The authors suggest that interventions should be delivered in schools, clinics and community settings to improve adequate child and adolescent mental healthcare. Mental health should be an integral part of programmes related to community empowerment, poverty reduction, HIV/AIDS prevention, and reproductive and sexual health.

Victor Ugo, founder of the Mentally Aware Nigeria Initiative, one of Africa’s largest user-led youth mental health networks, says mental health needs are inadequately addressed in Nigeria. “There is an archaic pre-independence mental health law called the lunacy act which somewhat legalizes the rampant human rights abuse people with mental health conditions face, and very low mental health literacy of the majority of the population. There is a lack of political will and commitment from decision-makers, resulting in a lack of funding for programmes, capacity building and research.”Stigma, in Nigeria and most of Africa, is one of the biggest obstacles to people getting the support they need, he adds.

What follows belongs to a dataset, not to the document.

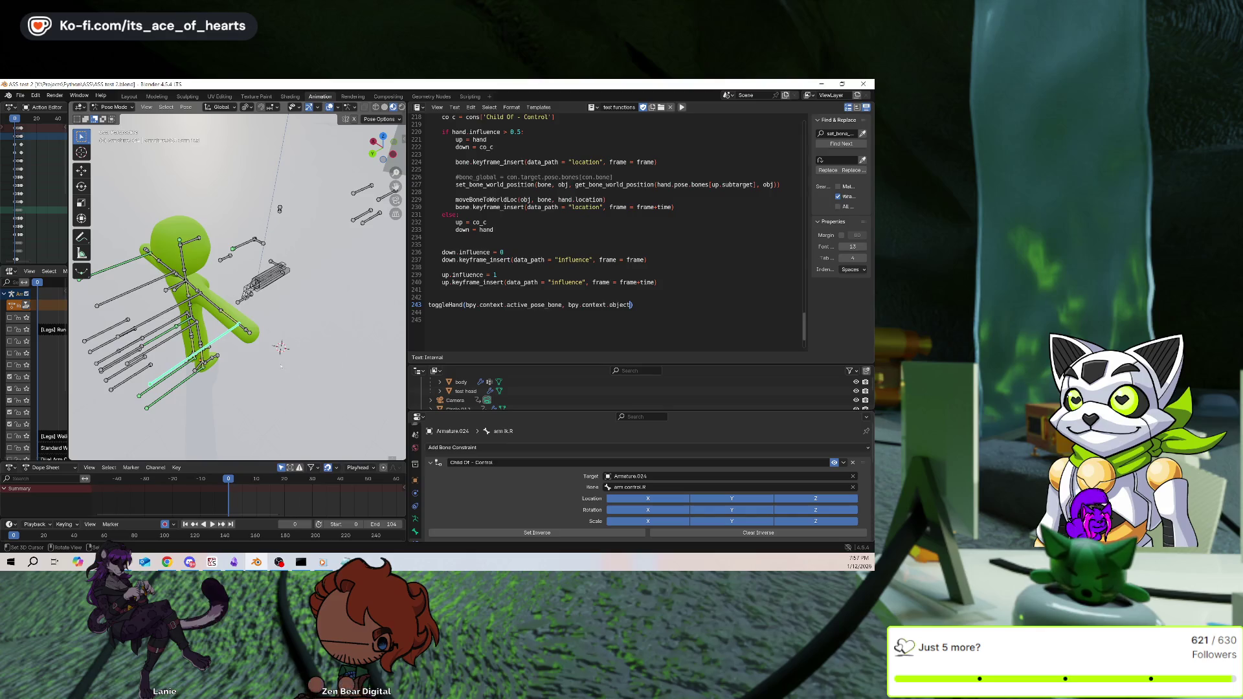
key("ctrl+s")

Claire van der Westhuizen, from the Alan J Flisher Centre for Public Mental Health in the University of Cape Town, South Africa, says the paper highlights the scarcity and limited geographical coverage of mental health data for adolescents in sub-Saharan Africa, with only 16 countries represented and, out of the 37 included studies, only five nationally representative studies.

“The available data suggests that there is a high prevalence of mental health problems among adolescents in our region,” van der Westhuizen says. She points to the COVID-19 pandemic as an extra stressor on the emotional and mental well-being of young people.

“We know that around 50% of mental disorders have their onset before the age of 14 and 75% before 25,” she adds. “It is vital that we invest in adolescent mental health now to improve the health of adolescents, give them the best chance of a healthy life trajectory and lay the foundation for a healthy generation of children to follow.”